Caramujo africano ameaça mais o equilíbrio ambiental do que a saúde pública

Por seu potencial transmissor de doenças, a atual proliferação do caramujo africano Achatina fulica no país tem sido considerada um problema de saúde pública. Mas, segundo o pesquisador Carlos Graeff Teixeira, da PUC do Rio Grande do Sul, a espécie introduzida no Brasil nos anos de 80 ameaça mais o equilíbrio ambiental que a saúde da população.

Se você encontrar alguns caramujos africanos em seu quintal, não precisa ficar alarmado. Esses moluscos podem estragar o seu jardim ou a sua horta, mas é pouco provável que coloquem em risco a sua saúde ou a da sua família. Segundo o médico e pesquisador dos laboratórios de Biologia Parasitária e de Parasitologia Molecular da Pontifícia Universidade Católica do Rio Grande do Sul (PUCRS), Carlos Graeff Teixeira, o caramujo africano é uma tragédia do ponto de vista do desequilíbrio ambiental como animal exótico introduzido sem controle, mas não representa uma grande ameaça à saúde pública.

Essa constatação foi obtida na bancada de seu laboratório. Teixeira e seu grupo estudaram a susceptibilidade do caramujo africano (Achatina fulica) à infecção pelas larvas dos vermes Angiostrongylus costaricensis e cantonensis, espécies causadoras da angiostrongilíase meningoencefálica (tipo de meningite) e da angiostrongilíase abdominal (que compromete os órgãos abdominais). Os cientistas avaliaram também o potencial infectante do animal portador, isto é, sua habilidade de transmitir a infecção. “Estes moluscos foram expostos às larvas dos dois [vermes] e poucos deles apresentaram estabelecimento de infecção que permitisse a evolução das larvas de primeiro estágio, que saem nas fezes dos roedores, para larvas de terceiro estágio, que são infectantes para os vertebrados, incluindo o homem”, diz Teixeira. De 244 caramujos, somente um foi infectado.

Caramujo Africano
Caramujo ingerindo vegetal contaminado experimentalmente.
Foto cedida por Carlos Graeff Teixeira.

 

Ciente desses achados mesmo antes da sua publicação na revista Memórias do Instituto Oswaldo Cruz em 2007, o Ministério da Saúde divulgou, em nota, que o caramujo africano não representava risco significativo para a saúde pública, pelo baixo potencial de transmissão que apresentava. A nota recomendou, porém, o uso de luvas ou sacos plásticos na captura dos caramujos.
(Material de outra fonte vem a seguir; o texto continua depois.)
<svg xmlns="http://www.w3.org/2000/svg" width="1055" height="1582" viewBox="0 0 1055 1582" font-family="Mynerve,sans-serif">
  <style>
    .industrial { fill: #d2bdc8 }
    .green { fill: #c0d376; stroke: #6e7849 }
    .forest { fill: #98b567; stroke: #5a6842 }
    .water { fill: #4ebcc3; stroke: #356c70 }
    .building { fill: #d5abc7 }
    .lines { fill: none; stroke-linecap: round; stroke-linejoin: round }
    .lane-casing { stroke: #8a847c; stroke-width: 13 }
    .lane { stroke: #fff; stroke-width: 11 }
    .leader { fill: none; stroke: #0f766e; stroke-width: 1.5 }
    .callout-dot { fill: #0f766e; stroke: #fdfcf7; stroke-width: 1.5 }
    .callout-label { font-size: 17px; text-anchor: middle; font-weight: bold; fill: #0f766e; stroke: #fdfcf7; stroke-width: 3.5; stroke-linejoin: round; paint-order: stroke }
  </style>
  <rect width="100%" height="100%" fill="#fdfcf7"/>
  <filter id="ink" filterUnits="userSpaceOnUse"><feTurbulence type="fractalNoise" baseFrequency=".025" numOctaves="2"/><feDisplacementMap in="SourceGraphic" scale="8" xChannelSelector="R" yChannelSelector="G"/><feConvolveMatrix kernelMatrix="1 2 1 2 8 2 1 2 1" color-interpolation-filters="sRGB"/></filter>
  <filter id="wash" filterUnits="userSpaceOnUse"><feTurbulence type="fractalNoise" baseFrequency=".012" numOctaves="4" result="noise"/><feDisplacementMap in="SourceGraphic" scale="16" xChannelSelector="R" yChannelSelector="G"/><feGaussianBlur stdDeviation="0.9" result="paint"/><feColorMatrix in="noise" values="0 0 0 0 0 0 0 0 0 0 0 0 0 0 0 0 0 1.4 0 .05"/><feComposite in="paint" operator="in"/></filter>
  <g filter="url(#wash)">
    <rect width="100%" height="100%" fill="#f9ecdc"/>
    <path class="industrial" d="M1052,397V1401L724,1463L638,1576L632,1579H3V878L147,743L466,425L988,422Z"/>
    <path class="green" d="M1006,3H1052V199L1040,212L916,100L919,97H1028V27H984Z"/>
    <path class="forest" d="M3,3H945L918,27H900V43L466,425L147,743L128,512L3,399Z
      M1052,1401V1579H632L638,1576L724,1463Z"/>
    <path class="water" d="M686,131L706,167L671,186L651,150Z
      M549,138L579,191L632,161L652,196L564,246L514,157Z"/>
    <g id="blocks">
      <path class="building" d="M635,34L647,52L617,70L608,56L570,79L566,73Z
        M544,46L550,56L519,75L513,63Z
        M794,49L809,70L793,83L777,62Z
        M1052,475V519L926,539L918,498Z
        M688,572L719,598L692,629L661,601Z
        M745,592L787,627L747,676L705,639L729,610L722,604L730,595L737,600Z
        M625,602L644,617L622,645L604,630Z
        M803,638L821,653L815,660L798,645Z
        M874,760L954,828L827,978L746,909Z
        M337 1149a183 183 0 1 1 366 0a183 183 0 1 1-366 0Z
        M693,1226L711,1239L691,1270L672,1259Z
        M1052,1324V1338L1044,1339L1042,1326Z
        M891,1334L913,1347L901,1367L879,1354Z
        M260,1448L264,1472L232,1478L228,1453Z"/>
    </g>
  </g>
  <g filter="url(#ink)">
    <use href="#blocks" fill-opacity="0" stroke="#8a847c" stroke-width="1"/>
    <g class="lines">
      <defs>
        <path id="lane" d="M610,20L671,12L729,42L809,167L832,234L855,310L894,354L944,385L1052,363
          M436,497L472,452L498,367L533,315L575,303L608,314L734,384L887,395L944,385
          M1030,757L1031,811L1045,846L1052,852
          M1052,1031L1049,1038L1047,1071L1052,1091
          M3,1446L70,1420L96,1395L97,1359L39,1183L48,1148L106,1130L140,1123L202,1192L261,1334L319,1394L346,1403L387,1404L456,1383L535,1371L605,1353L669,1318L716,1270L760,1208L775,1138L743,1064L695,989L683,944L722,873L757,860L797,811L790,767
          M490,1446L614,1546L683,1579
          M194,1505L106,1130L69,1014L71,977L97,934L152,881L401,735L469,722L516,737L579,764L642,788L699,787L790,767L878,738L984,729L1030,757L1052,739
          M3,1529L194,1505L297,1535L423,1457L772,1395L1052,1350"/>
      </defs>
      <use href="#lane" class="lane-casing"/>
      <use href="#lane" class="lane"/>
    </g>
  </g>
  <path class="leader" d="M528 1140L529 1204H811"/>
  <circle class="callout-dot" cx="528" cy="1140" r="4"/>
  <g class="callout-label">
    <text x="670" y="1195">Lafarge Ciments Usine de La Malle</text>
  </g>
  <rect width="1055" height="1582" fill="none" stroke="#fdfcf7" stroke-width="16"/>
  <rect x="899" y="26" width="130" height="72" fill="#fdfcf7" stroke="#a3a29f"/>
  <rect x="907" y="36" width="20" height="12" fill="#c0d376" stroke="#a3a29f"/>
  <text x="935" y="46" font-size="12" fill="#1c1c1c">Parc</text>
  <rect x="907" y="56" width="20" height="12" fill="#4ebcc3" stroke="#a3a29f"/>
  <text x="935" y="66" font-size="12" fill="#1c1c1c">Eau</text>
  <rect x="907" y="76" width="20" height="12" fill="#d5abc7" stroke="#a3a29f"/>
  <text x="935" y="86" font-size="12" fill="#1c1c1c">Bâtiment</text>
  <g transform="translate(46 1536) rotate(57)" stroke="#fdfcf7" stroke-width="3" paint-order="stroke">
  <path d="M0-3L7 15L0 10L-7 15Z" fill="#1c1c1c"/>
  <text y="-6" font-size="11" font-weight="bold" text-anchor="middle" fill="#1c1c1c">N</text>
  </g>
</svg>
E embora o risco de contaminação não seja nulo, ainda não foram registrados casos de angiostrongilíase decorrentes do contato com o caramujo africano no Brasil. Teixeira explica que os principais hospedeiros moluscos do Angiostrongylus costaricensis, por exemplo, são as lesmas, especialmente as dos gêneros Phylocaulis e Sarasinula. O médico conta que em Cariacica, Espírito Santo, dois indivíduos apresentaram meningite eosinofílica no ano passado. “Estas duas pessoas estavam embriagadas e relatam terem dividido ao meio uma lesma e cada um ingeriu uma metade, numa espécie de ’desafio’”, conta o pesquisador. Os exames de sorologia de ambos foi positivo para o gênero Angiostrongylus, o mesmo encontrado em lesmas do gênero Sarasinula, que estavam no local. Tais achados foram também publicados na revista Memórias do Instituto Oswaldo Cruz.
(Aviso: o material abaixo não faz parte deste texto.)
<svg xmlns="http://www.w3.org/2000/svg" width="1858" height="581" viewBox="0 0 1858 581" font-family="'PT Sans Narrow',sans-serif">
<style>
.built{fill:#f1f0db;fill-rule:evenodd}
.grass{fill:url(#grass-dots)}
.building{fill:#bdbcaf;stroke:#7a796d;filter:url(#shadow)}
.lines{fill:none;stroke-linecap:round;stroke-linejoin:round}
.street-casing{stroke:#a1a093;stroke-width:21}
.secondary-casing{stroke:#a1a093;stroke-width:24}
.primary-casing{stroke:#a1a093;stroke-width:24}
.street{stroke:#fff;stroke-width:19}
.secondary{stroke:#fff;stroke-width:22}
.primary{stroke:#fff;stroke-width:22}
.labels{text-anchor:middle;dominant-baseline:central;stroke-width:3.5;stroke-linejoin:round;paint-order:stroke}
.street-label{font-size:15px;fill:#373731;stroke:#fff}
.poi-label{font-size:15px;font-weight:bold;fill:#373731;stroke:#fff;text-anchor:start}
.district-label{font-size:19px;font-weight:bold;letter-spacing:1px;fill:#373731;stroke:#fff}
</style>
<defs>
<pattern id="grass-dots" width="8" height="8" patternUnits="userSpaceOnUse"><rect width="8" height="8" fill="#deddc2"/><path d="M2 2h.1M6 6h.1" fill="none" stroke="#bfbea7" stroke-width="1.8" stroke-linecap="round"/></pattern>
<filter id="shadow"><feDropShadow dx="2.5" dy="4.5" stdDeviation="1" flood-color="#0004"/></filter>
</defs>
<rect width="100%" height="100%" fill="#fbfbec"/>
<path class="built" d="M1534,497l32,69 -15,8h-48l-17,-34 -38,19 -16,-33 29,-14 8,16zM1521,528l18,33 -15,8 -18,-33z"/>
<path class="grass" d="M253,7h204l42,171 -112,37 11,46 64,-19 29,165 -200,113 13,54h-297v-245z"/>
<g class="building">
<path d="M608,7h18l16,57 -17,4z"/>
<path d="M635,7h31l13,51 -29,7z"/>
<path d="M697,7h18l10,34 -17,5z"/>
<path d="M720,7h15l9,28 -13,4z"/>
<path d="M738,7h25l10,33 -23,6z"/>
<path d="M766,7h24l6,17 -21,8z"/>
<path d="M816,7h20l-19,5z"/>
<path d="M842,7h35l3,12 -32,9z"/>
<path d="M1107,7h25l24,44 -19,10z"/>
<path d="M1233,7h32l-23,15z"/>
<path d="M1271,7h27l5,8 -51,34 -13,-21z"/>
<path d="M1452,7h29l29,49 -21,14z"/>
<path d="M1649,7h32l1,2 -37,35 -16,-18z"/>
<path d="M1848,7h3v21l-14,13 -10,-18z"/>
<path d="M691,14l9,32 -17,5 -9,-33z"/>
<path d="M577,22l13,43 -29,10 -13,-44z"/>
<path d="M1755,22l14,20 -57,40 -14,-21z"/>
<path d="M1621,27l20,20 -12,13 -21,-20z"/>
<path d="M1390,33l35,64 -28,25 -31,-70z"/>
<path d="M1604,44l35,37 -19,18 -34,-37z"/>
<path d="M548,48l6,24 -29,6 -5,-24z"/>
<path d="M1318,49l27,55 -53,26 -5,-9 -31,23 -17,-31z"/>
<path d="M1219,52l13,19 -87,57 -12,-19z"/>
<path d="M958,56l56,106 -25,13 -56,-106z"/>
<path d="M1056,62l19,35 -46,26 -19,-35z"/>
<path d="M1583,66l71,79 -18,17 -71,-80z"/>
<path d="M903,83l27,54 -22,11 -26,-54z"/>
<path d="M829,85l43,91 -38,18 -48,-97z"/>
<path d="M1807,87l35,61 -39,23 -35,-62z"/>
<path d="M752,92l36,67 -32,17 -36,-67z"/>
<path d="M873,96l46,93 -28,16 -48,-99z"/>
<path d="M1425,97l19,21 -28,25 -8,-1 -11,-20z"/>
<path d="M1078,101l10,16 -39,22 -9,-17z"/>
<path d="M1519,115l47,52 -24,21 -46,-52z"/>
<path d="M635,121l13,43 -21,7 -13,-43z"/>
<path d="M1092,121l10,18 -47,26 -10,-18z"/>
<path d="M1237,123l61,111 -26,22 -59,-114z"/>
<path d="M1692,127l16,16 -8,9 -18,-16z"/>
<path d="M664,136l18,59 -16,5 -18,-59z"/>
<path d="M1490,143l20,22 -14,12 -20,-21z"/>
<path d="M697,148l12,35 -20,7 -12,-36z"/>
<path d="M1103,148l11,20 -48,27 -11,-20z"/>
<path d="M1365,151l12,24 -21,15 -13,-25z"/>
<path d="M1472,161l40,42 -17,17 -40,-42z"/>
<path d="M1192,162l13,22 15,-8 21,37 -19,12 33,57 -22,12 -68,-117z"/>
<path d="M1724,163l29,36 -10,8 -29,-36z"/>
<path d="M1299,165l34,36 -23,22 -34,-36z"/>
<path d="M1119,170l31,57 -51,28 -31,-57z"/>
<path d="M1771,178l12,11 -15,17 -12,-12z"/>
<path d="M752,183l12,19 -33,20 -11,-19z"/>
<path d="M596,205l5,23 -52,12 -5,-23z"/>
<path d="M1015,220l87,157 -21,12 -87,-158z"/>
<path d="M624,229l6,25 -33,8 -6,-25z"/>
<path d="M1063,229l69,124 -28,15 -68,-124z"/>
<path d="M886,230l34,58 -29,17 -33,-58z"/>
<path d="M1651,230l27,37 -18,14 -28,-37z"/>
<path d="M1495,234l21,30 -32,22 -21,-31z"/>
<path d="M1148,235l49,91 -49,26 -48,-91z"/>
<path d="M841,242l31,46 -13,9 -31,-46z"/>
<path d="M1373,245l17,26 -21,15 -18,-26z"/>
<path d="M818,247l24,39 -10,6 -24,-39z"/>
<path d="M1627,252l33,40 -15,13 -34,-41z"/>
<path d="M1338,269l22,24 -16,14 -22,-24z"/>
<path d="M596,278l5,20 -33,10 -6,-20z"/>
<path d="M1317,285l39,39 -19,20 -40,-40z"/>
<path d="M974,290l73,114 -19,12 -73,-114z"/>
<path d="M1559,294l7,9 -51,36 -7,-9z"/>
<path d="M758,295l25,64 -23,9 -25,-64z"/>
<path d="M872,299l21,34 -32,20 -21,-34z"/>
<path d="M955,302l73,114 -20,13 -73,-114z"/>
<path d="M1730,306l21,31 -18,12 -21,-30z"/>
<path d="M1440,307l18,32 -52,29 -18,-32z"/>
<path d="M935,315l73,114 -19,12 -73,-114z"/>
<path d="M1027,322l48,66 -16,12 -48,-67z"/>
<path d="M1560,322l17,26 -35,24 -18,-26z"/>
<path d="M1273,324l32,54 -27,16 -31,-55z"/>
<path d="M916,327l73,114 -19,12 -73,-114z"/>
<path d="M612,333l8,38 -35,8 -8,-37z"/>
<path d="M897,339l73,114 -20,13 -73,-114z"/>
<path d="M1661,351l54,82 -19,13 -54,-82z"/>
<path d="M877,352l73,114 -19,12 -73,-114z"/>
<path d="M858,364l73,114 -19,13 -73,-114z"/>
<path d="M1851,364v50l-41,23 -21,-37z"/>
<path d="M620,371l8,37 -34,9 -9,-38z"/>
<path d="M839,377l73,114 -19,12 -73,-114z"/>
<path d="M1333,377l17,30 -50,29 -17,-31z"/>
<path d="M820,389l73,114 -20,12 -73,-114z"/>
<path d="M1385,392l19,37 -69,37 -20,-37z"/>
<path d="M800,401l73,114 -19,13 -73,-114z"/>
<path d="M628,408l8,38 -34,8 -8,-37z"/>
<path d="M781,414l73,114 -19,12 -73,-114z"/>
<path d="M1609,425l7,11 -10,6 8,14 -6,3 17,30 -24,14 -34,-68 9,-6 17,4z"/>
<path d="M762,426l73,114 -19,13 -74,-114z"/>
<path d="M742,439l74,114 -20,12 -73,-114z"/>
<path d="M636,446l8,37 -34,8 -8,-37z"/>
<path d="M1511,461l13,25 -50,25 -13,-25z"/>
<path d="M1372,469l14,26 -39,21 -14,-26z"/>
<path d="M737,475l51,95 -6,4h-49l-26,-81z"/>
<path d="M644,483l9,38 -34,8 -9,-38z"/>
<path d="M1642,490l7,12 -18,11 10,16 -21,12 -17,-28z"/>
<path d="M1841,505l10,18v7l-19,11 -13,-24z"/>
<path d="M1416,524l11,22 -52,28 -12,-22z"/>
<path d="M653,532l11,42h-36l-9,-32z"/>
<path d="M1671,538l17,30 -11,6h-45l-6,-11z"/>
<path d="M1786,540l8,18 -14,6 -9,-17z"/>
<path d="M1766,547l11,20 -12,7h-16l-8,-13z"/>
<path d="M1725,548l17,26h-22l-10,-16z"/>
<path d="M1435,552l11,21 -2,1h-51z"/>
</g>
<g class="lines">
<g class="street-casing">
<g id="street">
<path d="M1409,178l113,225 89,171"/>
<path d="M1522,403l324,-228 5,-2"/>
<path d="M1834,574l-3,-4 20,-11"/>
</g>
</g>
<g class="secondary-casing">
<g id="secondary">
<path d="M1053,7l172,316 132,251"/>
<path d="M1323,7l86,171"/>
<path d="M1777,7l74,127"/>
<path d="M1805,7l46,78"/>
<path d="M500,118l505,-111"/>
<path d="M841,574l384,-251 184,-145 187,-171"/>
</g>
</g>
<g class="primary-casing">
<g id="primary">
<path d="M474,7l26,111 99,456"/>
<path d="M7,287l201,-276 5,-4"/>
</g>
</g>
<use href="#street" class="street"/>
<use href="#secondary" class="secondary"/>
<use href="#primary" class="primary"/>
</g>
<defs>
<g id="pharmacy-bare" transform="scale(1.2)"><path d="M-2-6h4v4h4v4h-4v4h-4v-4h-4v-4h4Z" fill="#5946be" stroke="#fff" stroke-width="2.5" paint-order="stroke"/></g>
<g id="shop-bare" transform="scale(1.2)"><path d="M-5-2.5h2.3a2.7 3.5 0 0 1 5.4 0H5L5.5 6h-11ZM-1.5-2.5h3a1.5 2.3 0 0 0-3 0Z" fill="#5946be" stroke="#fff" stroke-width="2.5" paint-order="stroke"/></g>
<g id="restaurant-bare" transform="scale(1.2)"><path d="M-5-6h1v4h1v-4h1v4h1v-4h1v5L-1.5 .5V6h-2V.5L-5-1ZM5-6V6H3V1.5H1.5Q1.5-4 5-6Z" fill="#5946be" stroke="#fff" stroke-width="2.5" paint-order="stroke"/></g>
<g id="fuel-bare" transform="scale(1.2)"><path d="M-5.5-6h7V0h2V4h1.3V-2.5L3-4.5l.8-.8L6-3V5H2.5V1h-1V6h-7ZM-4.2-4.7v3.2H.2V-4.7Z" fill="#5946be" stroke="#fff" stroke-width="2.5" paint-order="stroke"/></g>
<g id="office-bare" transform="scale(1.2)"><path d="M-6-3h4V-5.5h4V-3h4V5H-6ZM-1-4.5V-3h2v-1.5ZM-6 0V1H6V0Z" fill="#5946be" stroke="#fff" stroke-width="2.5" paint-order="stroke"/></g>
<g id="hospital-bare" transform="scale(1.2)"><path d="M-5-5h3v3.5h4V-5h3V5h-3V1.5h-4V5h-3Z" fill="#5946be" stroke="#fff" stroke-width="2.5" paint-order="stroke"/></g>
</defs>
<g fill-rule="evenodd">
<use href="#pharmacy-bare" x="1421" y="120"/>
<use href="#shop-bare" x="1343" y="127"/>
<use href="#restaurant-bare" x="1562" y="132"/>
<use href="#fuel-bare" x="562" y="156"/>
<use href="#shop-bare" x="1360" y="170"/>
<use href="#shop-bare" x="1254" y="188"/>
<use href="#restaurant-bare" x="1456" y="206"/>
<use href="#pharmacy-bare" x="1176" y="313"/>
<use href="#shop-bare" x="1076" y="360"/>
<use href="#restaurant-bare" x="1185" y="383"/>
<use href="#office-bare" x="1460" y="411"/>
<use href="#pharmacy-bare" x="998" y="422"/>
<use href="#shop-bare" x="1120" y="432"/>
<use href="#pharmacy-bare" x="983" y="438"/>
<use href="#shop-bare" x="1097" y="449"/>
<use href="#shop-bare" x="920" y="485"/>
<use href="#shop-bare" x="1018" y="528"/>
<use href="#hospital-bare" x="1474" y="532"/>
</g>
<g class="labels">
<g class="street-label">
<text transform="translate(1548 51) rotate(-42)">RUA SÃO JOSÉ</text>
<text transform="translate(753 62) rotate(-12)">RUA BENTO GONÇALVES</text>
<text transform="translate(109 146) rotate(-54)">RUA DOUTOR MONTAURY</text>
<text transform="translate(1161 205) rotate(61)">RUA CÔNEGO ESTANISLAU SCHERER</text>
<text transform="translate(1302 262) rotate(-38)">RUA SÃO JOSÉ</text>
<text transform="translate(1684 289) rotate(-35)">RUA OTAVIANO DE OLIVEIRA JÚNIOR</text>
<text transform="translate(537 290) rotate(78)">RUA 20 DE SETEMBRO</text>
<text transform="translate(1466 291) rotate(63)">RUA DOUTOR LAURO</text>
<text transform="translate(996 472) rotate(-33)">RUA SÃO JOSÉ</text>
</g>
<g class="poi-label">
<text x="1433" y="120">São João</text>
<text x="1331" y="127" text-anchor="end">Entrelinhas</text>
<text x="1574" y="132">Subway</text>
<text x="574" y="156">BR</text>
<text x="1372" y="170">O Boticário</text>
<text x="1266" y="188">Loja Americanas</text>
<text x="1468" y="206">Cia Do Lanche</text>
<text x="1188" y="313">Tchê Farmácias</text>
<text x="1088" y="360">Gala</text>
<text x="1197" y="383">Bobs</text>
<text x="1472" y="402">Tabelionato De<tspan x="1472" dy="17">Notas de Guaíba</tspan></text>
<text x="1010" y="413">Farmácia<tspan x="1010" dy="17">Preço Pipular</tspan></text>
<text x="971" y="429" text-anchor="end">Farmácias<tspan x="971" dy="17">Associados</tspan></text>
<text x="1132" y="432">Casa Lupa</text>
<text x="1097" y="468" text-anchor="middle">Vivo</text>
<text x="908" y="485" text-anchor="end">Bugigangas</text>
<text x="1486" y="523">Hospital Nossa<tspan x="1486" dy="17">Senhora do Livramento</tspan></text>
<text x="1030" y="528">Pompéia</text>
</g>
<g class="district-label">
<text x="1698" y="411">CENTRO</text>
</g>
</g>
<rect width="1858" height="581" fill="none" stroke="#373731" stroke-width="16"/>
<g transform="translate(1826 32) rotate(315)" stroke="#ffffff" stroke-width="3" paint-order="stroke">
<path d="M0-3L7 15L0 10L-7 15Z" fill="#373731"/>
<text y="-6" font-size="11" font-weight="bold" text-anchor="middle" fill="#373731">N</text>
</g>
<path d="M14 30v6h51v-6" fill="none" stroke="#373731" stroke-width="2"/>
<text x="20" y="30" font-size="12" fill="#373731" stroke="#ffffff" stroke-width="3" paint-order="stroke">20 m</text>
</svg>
Mas o problema é que esse caramujo gigante terrestre – que carrega consigo uma concha marrom escura com listras esbranquiçadas, no formato de um cone – é uma praga agrícola, que pode destruir hortas, jardins e plantações de subsistência. O voraz Achatina fulica devora tudo que encontra pela frente, pois se alimenta de cerca de 500 tipos de plantas. Consome desde papel até tinta de parede.

Achatina fulica foi trazido da África para o Brasil nos anos 80 por criadores de escargot para fins comerciais. Quando descobriram que a espécie era imprópria para o consumo humano, os caramujos foram libertados no ambiente. Sem predadores naturais no país, esses animais, que são hermafroditas, encontraram aqui o lugar perfeito para uma ampla e descontrolada proliferação.